Anastomic stricture following the pull-through procedure was the most common complication in our series, (n = 22 (16.8%)). Known risk factors for anastomotic stricture include anastomotic ischemia, cuff ischemia,
anastomotic leak, and small circular anastomosis.16,17 Concealable leaks can subsequently lead to stricture of the colonanal anastomosis. In this study, the mean (SD) volume of NSS irrigation for patients who developed postoperative stricture (40.7 (11.9)) was not significantly different from those without stricture (45.4 (19.2)) (ml/ Kg/day) (P = 0.138). Given that the risk of anastomotic leakage in our study was only 2.3%, the higher incidence of anastomotic stricture could be the result of an overly tight coloanal anastomoses, which may result in minor degree of anastomotic ischemia and stricture. However, our findings suggest that stricture of coloanal anastomosis was not associated with volume of rectal NSS irrigation.

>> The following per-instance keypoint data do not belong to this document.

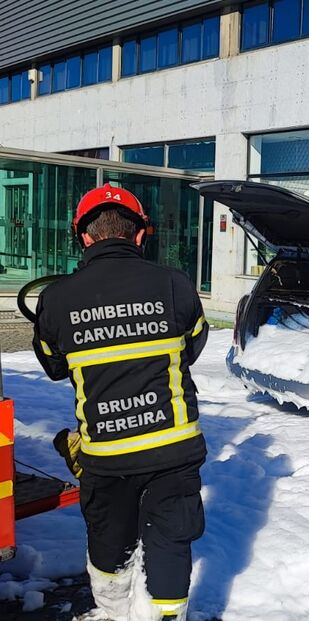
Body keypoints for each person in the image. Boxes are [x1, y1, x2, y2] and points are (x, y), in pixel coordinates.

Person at [32, 184, 208, 621]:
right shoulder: (175, 284)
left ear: (84, 238)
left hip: (107, 456)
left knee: (109, 546)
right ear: (140, 235)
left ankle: (113, 612)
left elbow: (54, 366)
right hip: (174, 448)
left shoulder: (56, 298)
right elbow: (192, 346)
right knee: (171, 542)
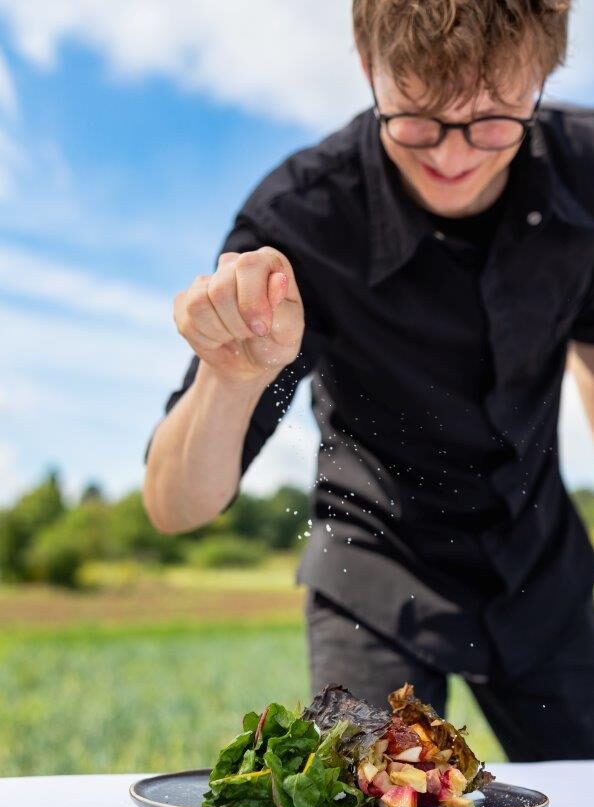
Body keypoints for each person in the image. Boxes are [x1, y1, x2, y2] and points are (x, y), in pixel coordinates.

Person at [143, 0, 594, 760]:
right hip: (371, 572)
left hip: (540, 564)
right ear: (367, 69)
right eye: (415, 118)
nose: (452, 157)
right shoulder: (300, 220)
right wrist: (230, 377)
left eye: (492, 122)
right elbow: (174, 507)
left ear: (542, 83)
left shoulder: (585, 173)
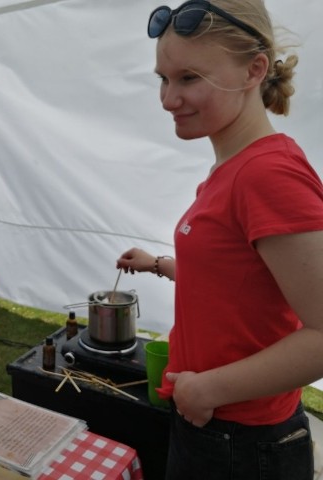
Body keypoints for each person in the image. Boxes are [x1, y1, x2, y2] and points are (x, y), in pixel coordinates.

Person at [116, 1, 321, 478]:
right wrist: (160, 264)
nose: (168, 99)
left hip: (242, 441)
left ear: (255, 70)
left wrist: (205, 390)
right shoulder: (231, 169)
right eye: (163, 79)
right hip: (216, 425)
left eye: (188, 78)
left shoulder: (267, 175)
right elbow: (241, 280)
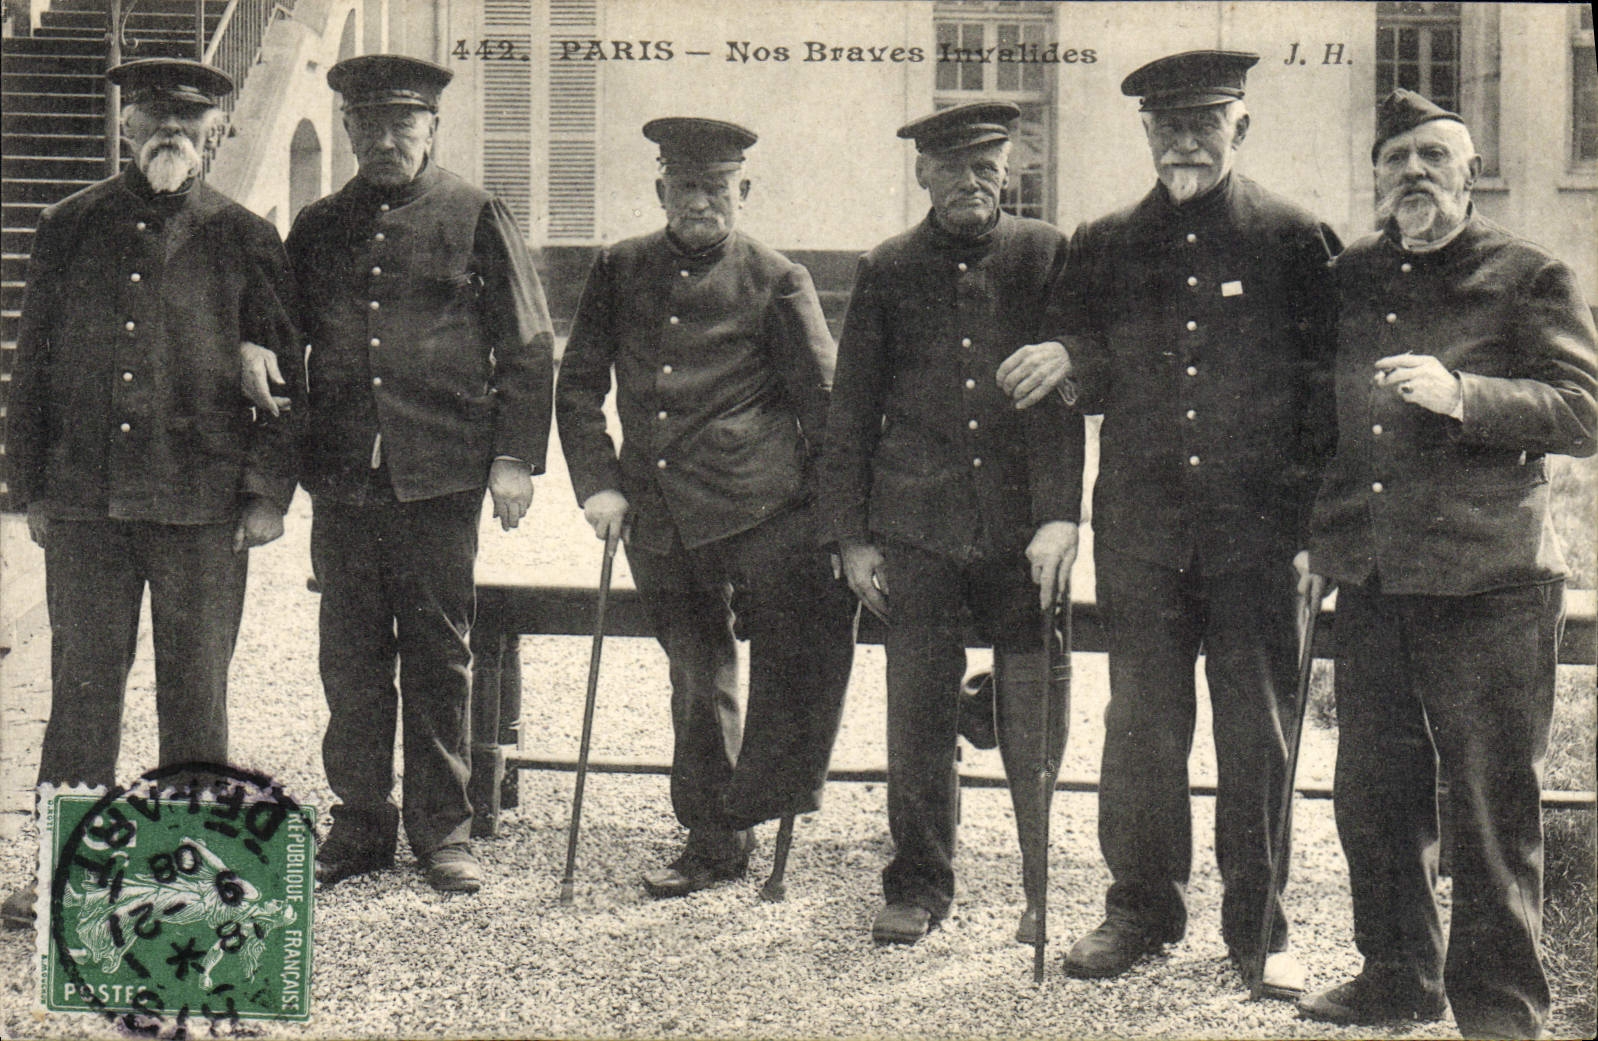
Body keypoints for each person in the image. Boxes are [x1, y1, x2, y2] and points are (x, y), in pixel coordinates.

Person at [996, 51, 1339, 990]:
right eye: (1167, 124)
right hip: (1143, 533)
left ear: (1242, 126)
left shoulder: (1294, 236)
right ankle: (1141, 907)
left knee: (1254, 728)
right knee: (1141, 724)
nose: (1186, 139)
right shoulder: (1103, 242)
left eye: (1205, 121)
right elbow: (1073, 385)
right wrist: (1067, 361)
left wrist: (1319, 528)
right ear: (1146, 132)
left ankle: (1258, 923)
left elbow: (1328, 394)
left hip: (1258, 540)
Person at [1297, 90, 1598, 1039]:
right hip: (1378, 579)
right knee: (1374, 795)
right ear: (1377, 177)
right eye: (1397, 159)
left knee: (1487, 802)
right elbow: (1320, 425)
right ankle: (1398, 979)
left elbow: (1582, 411)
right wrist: (1320, 534)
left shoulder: (1528, 273)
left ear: (1470, 173)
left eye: (1435, 156)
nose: (1415, 173)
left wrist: (1462, 392)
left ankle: (1502, 1009)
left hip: (1490, 583)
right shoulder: (1348, 277)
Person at [2, 59, 301, 927]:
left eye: (188, 118)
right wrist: (31, 487)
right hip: (89, 504)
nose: (169, 130)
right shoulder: (68, 225)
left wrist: (266, 491)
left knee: (196, 696)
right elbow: (33, 365)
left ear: (216, 133)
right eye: (151, 115)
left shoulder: (247, 236)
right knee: (81, 694)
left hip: (201, 508)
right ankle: (66, 871)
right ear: (125, 127)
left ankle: (195, 880)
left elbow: (285, 376)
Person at [556, 118, 856, 899]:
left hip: (762, 511)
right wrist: (599, 484)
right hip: (656, 516)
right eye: (686, 187)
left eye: (717, 189)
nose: (701, 203)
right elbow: (579, 387)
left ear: (742, 193)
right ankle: (713, 836)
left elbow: (824, 410)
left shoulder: (777, 277)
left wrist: (832, 525)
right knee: (695, 675)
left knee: (792, 657)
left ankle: (764, 805)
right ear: (661, 190)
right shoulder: (619, 269)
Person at [280, 55, 554, 894]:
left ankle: (444, 831)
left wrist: (513, 456)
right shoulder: (320, 223)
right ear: (350, 131)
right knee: (350, 656)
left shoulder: (475, 211)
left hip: (439, 473)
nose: (387, 139)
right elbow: (283, 335)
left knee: (439, 651)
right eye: (370, 125)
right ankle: (360, 821)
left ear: (432, 127)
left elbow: (531, 342)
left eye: (406, 124)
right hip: (344, 478)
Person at [817, 102, 1083, 945]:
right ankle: (920, 883)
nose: (970, 183)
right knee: (918, 709)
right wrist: (854, 538)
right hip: (918, 528)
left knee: (1035, 704)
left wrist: (1058, 516)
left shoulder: (1046, 253)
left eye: (986, 166)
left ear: (1010, 169)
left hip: (1019, 532)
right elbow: (851, 412)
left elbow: (1063, 406)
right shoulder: (888, 267)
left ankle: (1039, 889)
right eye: (951, 168)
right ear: (922, 174)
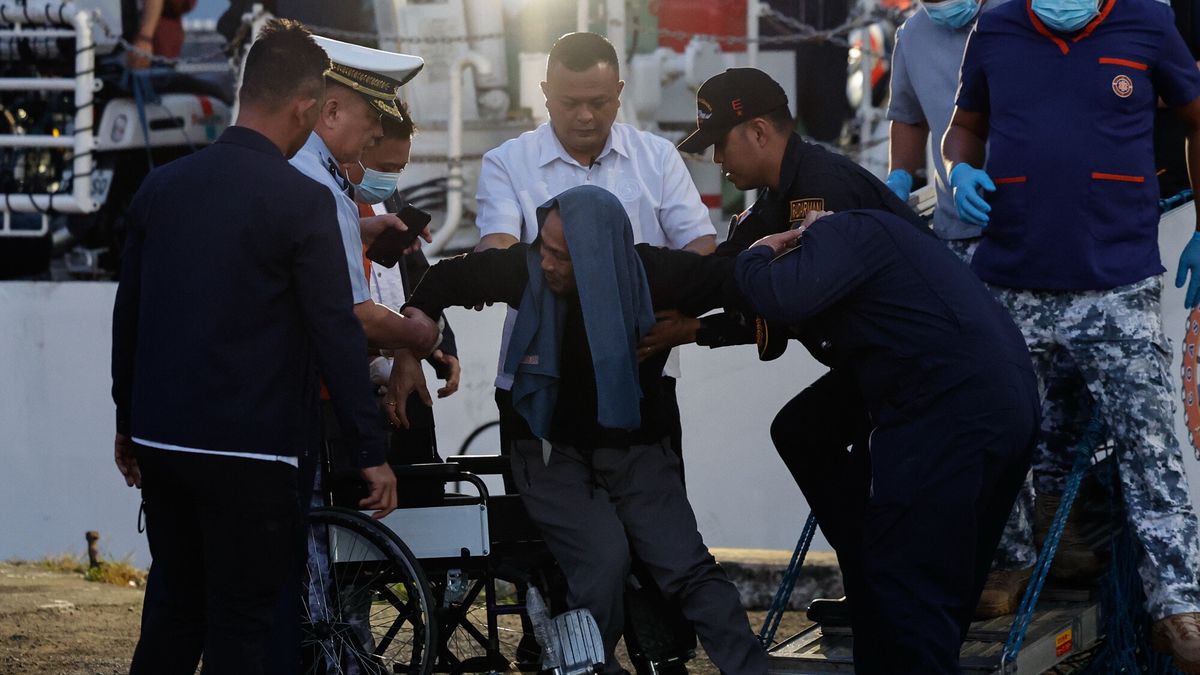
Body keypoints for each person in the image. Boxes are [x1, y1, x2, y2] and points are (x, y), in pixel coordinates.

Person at [110, 20, 430, 673]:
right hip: (253, 453)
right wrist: (371, 452)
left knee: (173, 613)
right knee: (245, 623)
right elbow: (336, 331)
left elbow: (129, 318)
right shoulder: (302, 201)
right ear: (306, 108)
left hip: (163, 442)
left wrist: (126, 425)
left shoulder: (161, 187)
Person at [404, 185, 767, 675]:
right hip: (547, 445)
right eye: (544, 248)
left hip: (634, 444)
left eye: (562, 256)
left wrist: (696, 329)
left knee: (688, 566)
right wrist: (411, 350)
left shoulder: (652, 274)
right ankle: (588, 669)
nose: (546, 263)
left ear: (600, 256)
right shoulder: (526, 267)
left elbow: (740, 281)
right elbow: (442, 281)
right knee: (602, 559)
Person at [942, 0, 1200, 667]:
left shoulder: (1149, 23)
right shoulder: (995, 26)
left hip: (1117, 284)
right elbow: (962, 129)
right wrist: (958, 169)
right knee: (991, 434)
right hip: (1011, 281)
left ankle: (1177, 604)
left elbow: (1198, 117)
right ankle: (1006, 564)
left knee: (1153, 450)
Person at [733, 209, 1038, 673]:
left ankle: (882, 573)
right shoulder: (875, 255)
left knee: (911, 600)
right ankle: (871, 564)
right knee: (927, 594)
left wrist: (754, 255)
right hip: (995, 404)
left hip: (947, 411)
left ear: (788, 246)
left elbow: (779, 296)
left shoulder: (835, 234)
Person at [673, 66, 924, 626]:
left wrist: (695, 331)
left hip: (912, 363)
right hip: (876, 362)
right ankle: (872, 591)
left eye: (721, 144)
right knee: (805, 434)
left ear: (759, 131)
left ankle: (882, 593)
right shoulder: (776, 198)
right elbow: (721, 275)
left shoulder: (820, 190)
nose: (717, 161)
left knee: (816, 438)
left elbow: (793, 300)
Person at [474, 31, 716, 467]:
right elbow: (498, 249)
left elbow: (700, 247)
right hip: (539, 375)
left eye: (599, 102)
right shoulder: (507, 162)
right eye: (570, 103)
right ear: (545, 94)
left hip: (644, 374)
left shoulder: (658, 158)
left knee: (649, 521)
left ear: (619, 93)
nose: (585, 116)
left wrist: (678, 318)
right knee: (538, 530)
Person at [884, 0, 1039, 619]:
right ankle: (995, 551)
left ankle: (1019, 557)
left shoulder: (1019, 17)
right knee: (979, 400)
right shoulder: (913, 33)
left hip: (1030, 233)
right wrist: (898, 178)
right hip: (956, 236)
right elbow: (907, 116)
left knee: (1032, 399)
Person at [288, 35, 434, 358]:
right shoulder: (323, 188)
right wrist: (423, 335)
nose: (379, 132)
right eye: (372, 118)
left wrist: (361, 228)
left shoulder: (300, 167)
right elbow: (358, 316)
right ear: (332, 112)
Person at [344, 110, 461, 489]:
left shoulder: (387, 198)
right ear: (360, 145)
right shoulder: (319, 205)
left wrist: (441, 346)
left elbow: (417, 276)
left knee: (424, 496)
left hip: (408, 379)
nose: (391, 178)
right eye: (386, 167)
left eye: (400, 168)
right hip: (351, 395)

In our study, we found that the volume and duration of NSS irrigation were similar for patients with infection- related surgical complications, such as anastomotic leakage, anastomotic stricture, intraabdominal collection and others, and those without complications. These results were corresponsed with our previous preliminary study.18 The absence of correlation between the volume of rectally irrigated NSS and severe infecton-related complications might be due to low incidences of those complications in our series.
Theoretically, increasing NSS volume could elevate the risk of hyponatremia. However, in our study, those with hyponatremia received the same volume of rectal NSS irrigation as those without hyponatremia (p-value
= 0.475).
Our study did have some limitations.
First, the study was designed retrospectively, which means there may be missing information. We were only able to include 131 patients who had complete medical records.
Second, the number of patients with infection-related complications was relatively small. This made it challenging to compare the group with post-operative complications and the group without complications, particularly in relation to different volumes and duration of rectal NSS irrigation. Due to the relatively low complication rate, further research is needed on a larger population.
Third, the generalizability of our findings is limited. The study was conducted in a single university hospital, and as such, the method and technique of rectal NSS irrigation may differ from those used in other institutions. Morover, the operative technique of transanal endorectal pull-through or abdominal assisted transanal endorectal pull-through may differ as well. Therefore, the incidence rates of post-operative complications we observed might not be applicable elsewhere.
Our study found that the volume of rectally irrigated NSS was not correlated with post-operative infection such as anastomotic leakage, anastomotic stricture and intraabdominal collection. The minimum volume of rectal NSS irrigation for patient with Hirschsprung’s disease without complications in this study was 16.19 ml/kg/day over a duration of 5 days.
We would like to thank Dr. Sasima Tongsai from the Division of Clinical Epidemiology, Department of Research and Development, Faculty of Medicine Siriraj Hospital, Mahidol University for her continuous help with data processing and statistical analysis.
Conflicts of interest
The authors have no conflicts of interest to declare.